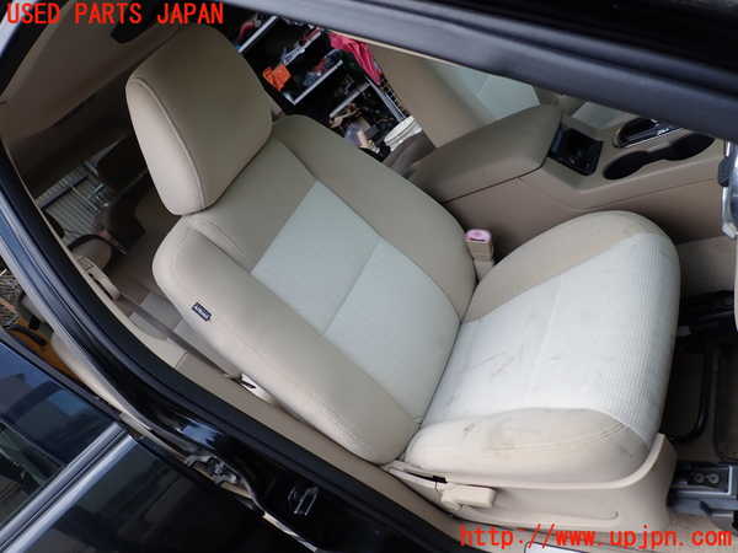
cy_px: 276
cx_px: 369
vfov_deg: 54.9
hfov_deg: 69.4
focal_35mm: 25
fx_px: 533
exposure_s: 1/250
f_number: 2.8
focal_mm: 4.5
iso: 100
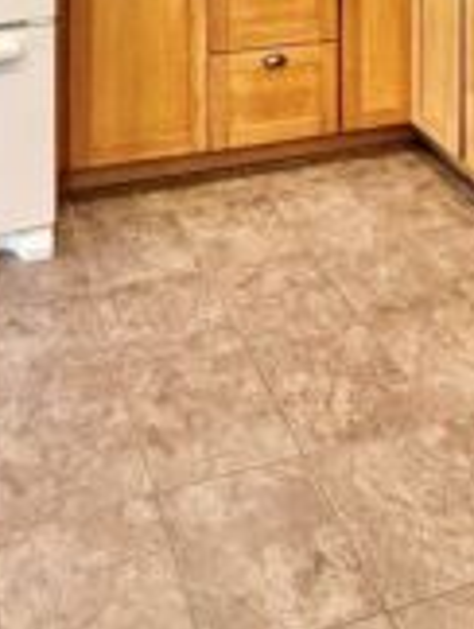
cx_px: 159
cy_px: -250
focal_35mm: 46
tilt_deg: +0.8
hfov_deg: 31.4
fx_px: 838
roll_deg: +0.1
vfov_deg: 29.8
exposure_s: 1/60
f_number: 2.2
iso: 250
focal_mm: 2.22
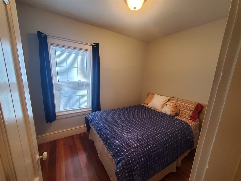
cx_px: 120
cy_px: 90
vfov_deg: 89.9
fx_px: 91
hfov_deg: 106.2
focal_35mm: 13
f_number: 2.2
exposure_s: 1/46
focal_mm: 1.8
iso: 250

==

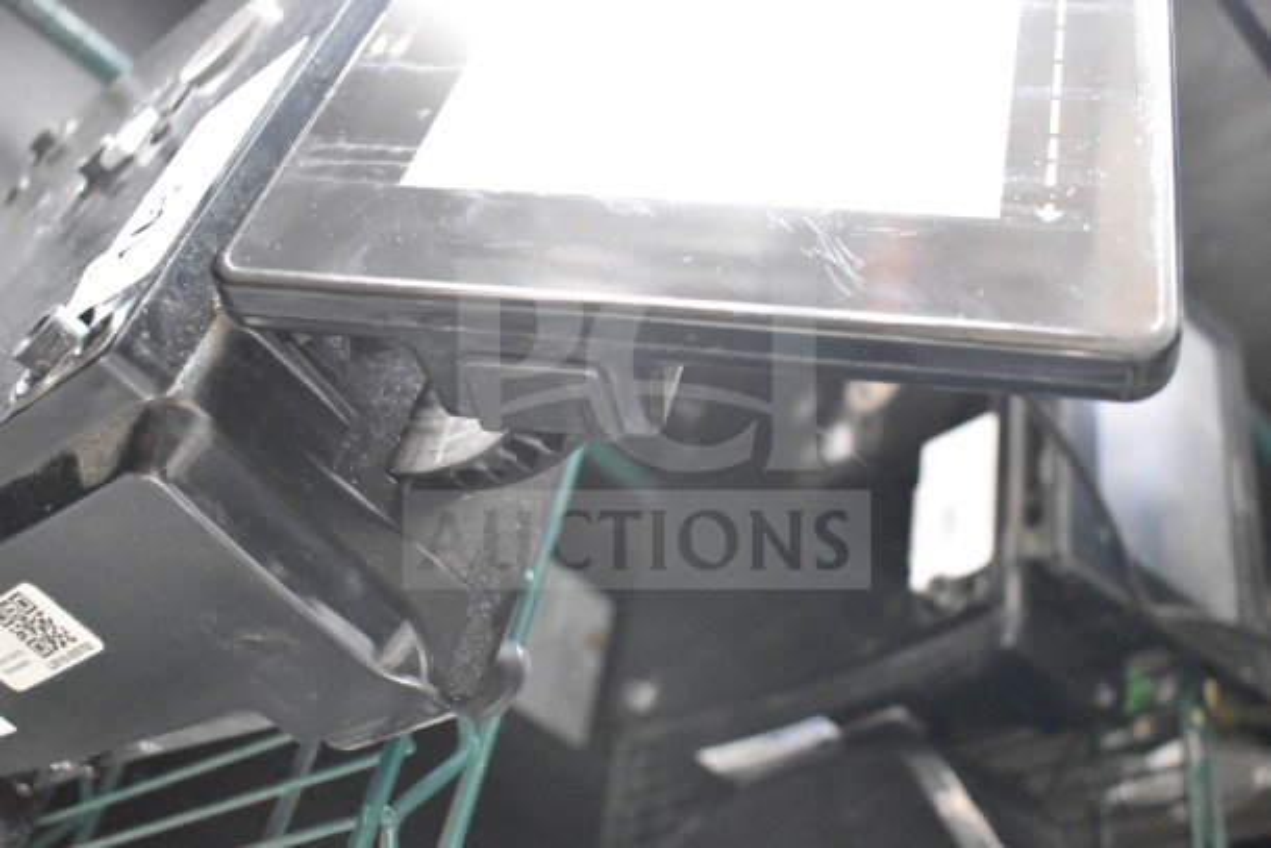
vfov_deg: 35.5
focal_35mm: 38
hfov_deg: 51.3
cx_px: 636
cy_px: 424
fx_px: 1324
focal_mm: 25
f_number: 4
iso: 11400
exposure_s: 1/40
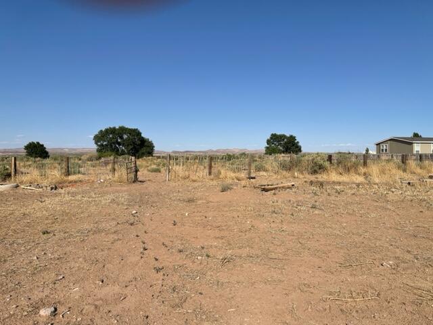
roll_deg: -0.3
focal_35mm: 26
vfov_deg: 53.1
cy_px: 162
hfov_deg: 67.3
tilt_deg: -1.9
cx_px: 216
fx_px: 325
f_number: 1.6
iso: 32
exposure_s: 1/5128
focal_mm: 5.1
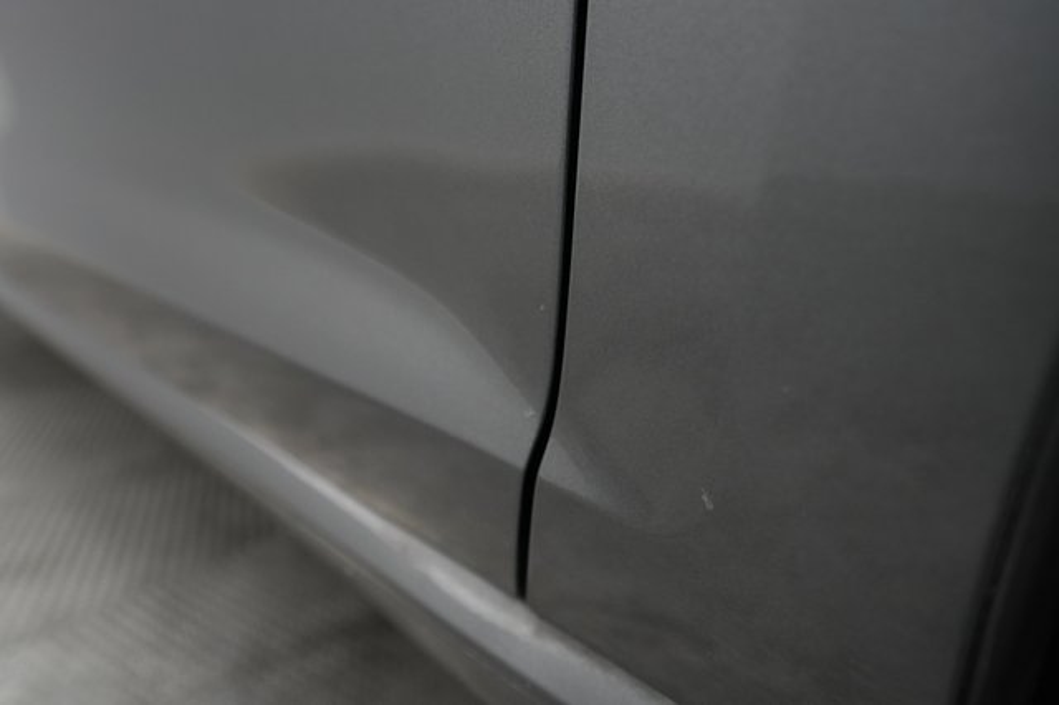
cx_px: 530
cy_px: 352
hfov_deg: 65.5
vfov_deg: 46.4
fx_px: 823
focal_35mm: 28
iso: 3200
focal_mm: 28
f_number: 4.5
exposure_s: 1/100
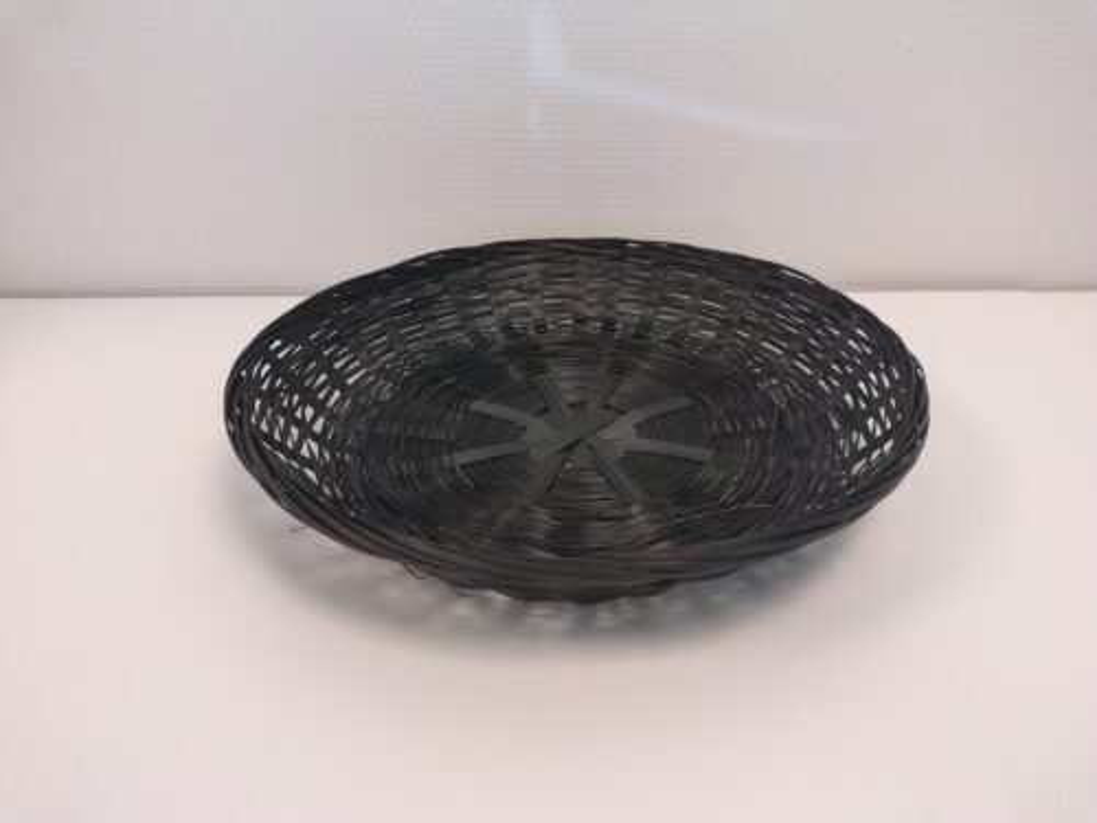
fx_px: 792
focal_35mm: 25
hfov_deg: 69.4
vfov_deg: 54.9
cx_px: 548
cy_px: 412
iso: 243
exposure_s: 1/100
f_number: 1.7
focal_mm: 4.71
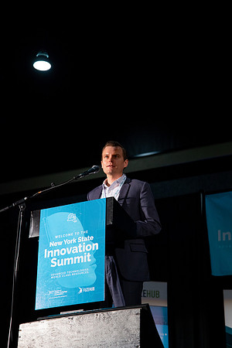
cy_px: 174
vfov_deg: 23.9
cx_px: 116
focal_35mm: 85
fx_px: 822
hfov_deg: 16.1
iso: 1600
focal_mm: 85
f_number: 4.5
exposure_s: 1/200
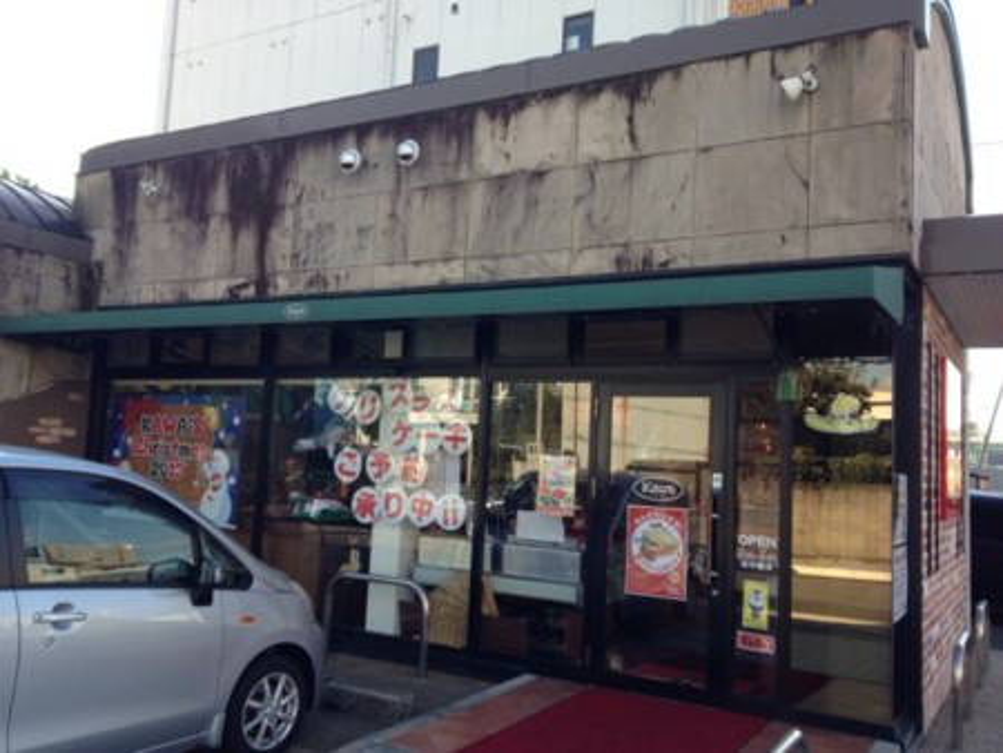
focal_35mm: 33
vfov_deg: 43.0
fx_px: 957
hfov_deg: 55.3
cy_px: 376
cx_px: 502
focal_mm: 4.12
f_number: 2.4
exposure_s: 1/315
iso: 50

--

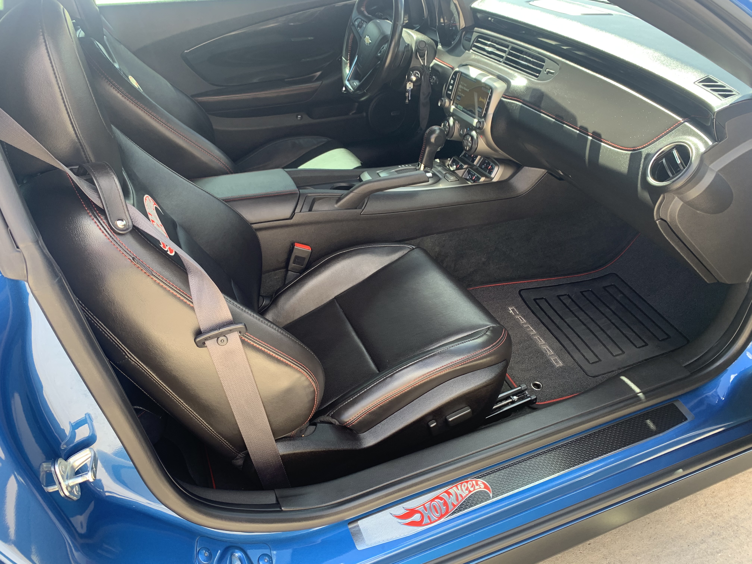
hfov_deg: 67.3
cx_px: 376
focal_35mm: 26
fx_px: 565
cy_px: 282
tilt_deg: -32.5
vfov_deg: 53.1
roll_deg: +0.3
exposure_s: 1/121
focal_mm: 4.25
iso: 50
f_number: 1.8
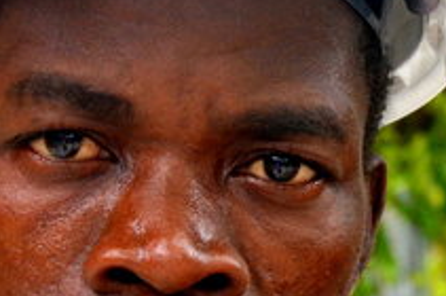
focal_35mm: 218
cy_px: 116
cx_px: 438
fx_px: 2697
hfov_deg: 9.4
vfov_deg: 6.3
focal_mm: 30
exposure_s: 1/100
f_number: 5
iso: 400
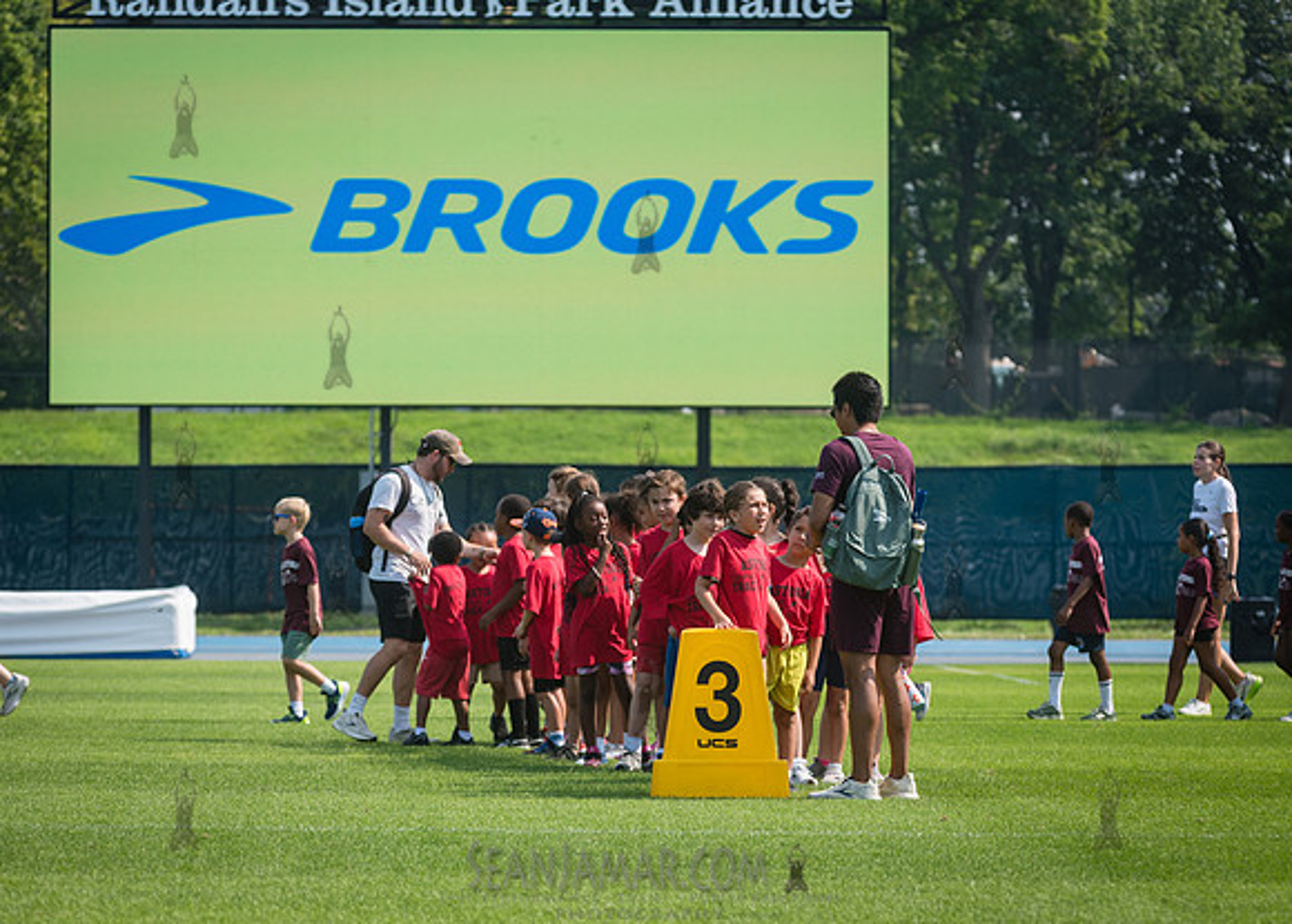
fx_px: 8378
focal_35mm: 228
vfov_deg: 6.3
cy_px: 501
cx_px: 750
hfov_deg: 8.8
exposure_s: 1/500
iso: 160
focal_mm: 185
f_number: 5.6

**Task directions:**
Nothing except the lines from the one containing "fx_px: 1324" through the one containing "vfov_deg: 46.4" should appear in the answer, exactly as above and without pictures.

**Completed task:**
fx_px: 1324
focal_mm: 25
f_number: 4
iso: 11400
exposure_s: 1/40
roll_deg: -0.3
focal_35mm: 26
vfov_deg: 53.1
cy_px: 162
hfov_deg: 67.3
tilt_deg: -1.9
cx_px: 216
fx_px: 325
f_number: 1.6
iso: 32
exposure_s: 1/5128
focal_mm: 5.1
cx_px: 530
cy_px: 352
hfov_deg: 65.5
vfov_deg: 46.4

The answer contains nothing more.